• _What you need to do_
1. In the blog text about the Fed, how would you say this sentence in Spanish: "Then we would be a lot closer to having a free-market."
2. In the blog text about the Fed, can you rewrite the part starting with "Comment by Uppity" and going on through "post, thaks LD.", replacing "dishonest" with "insincere"?
3. Using the blog text about the Fed, answer these:
(a) What does the new government agency he suggests look at?
(b) On what date and at what time was the comment by Aaron posted?
(c) Besides getting rid of the Fed, what does the writer want to go back to?

• _Source_

# # # # #

And finally, he suggests a new government agency that looks at business cycles and makes sure booms and bust don’t get too big. WTH? I thought the Fed’s original purpose was to do just that! Does he not understand that America’s savings rate is low because the Fed has kept interest rates at a ridiculously low level, far below where a true free-market would have kept them, for far too long? That our debt is so high because borrowing was cheap? He’s saying we need a government agency to make sure the Fed doesn’t print too much money and keep interest rates too low.

So, we need a back-seat driver who tells the front-seat driver what to do? And what their attempting to drive is the so-called ‘free market’? How about we just get rid of the Fed, go back to sound money, and let the market drive itself. Then we would be a lot closer to having a free-market.

 
 
 

Comment by Uppity Woman | 2009-03-11 14:10:27

Geithner doesn’t look quite right in the head to me. Hard to explain.

Comment by Aaron | 2009-03-11 14:12:43

It is because he leans forward and looks down while he speaks. This is usually taken as a cue that the individual is being dishonest or doesn’t believe what he or she is saying.

 
 

Comment by I'm a Linda too | 2009-03-11 15:31:13

Great post, thaks LD.

# # # # #

• _Records provided_
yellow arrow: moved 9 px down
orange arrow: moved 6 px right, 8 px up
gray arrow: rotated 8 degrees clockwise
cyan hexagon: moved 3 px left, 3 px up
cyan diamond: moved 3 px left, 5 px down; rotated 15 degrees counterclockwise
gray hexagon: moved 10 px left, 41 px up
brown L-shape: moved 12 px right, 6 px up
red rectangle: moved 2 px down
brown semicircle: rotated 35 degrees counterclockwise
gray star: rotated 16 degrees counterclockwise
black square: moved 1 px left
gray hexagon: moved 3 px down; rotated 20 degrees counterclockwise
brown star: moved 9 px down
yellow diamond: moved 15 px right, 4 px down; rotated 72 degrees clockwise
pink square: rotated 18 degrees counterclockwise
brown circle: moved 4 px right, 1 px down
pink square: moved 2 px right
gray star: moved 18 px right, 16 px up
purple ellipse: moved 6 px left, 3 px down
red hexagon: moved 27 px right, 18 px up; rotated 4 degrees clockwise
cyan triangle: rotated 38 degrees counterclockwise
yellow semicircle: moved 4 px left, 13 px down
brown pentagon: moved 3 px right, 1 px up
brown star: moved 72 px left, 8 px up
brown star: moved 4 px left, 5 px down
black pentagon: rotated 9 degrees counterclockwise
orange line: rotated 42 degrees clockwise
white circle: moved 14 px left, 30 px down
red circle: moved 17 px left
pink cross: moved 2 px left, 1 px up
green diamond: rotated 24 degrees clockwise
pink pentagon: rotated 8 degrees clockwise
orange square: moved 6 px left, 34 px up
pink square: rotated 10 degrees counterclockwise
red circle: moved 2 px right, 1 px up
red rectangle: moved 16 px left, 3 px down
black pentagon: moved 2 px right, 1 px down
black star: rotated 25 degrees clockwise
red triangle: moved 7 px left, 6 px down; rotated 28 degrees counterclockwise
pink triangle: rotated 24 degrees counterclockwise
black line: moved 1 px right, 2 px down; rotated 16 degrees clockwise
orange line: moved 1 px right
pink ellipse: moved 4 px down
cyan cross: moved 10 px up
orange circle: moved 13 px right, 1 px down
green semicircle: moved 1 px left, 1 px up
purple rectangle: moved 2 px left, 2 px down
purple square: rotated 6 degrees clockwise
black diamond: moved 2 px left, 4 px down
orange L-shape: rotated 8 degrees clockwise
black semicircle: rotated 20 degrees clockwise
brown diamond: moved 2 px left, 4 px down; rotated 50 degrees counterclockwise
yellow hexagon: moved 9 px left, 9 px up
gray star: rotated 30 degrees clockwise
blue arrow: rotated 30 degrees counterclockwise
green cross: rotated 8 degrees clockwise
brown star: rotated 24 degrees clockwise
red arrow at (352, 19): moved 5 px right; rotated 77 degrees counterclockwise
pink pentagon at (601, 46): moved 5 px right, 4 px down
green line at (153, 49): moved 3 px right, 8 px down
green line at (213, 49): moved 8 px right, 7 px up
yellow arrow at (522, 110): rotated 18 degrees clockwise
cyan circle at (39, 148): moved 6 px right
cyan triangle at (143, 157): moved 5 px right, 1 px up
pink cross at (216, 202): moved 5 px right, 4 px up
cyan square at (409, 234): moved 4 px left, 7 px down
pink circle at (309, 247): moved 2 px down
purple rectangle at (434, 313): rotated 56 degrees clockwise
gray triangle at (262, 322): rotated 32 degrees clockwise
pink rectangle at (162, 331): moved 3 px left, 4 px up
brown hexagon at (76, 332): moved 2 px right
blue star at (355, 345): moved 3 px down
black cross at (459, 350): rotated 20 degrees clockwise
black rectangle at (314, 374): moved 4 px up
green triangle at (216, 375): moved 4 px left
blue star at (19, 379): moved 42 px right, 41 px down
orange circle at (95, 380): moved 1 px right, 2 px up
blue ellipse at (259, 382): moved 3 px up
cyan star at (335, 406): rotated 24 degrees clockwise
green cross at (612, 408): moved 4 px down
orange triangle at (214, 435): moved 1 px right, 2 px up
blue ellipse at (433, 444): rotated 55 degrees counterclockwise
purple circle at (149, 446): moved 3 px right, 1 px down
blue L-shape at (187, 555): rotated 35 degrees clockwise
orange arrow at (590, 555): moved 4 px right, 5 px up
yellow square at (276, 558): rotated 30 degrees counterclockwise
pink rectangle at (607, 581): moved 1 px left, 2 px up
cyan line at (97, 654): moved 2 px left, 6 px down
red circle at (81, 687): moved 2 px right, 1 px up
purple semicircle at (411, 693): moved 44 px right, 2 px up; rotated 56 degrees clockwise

# # # # #

• _Correct answers_
1. Entonces estaríamos mucho más cerca de tener un libre mercado.

2.
Comment by Uppity Woman | 2009-03-11 14:10:27

Geithner doesn’t look quite right in the head to me. Hard to explain.

Comment by Aaron | 2009-03-11 14:12:43

It is because he leans forward and looks down while he speaks. This is usually taken as a cue that the individual is being insincere or doesn’t believe what he or she is saying.

 
 

Comment by I'm a Linda too | 2009-03-11 15:31:13

Great post, thaks LD.

3.
(a) Business cycles.
(b) 2009-03-11 at 14:12:43.
(c) Sound money.